To-do list
**1)** For the passage on Scientology's founder, decide whether each statement agrees with it, answering yes or no and quoting the exact words that settle it. (a) Hubbard was born in Tilden, Nebraska. (b) Hubbard's first international excursion, in 1927, included a stop in Indonesia. (c) Hubbard completed high school at Helena High School.
**2)** Please carry on the passage on Scientology's founder, picking up right after its final sentence.

Origins

Founders

Scientology's founder, Lafayette Ronald Hubbard (1911-1986), was born in Tilden, Nebraska, the son of U.S. Naval officer Harry Ross Hubbard and his wife, Ledora May Waterbury. During Ron's infancy the family moved to Oklahoma, and then later to Helena, Montana. In 1923 the family moved to Washington, D.C., for a couple of years before returning to Montana. His father's position in the Navy enabled Hubbard to travel widely during his youth. His first international excursion included stops in Hawaii, Japan, China, Hong Kong, the Philippines, and Guam in 1927. He returned to the far east the following year, with stops in China, Japan, the Philippines, and Indonesia.

Hubbard's role as the editor of the Helena High School newspaper helped him to develop an early career as a writer. After completing high school at the Woodward School for Boys in Washington, D.C., Hubbard entered George Washington University (GWU). While at GWU he began to pursue his two passions -- writing and exploring. During his student years he led a group of his fellow students on a tour of the Caribbean and later joined a mineralogical survey of Puerto Rico.

Dataset entries
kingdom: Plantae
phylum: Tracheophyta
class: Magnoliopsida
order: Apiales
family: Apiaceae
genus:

Responses to the exercise
**1)**
(a) Yes: "was born in Tilden, Nebraska"
(b) No: "His first international excursion included stops in Hawaii, Japan, China, Hong Kong, the Philippines, and Guam in 1927."
(c) No: "After completing high school at the Woodward School for Boys in Washington, D.C."

**2)**
Leaving the university in 1933 after only two years, Hubbard married and began a writing career with basic work published in the various pulp magazines of the era. He wrote quite rapidly and was thus able to turn out numerous pieces of fiction under a variety of pen names. His career as a writer was on the rise, and he gained special recognition for his science fiction stories. In 1935 he was elected president of the New York chapter of the American Fiction Guild. Hubbard's first novel, Buckskin Brigades, was published in 1937, and later that year Columbia Pictures purchased the film rights to his second novel, Murder at Pirate Castle, which he turned into a screenplay released as the serial Secret of Treasure Island.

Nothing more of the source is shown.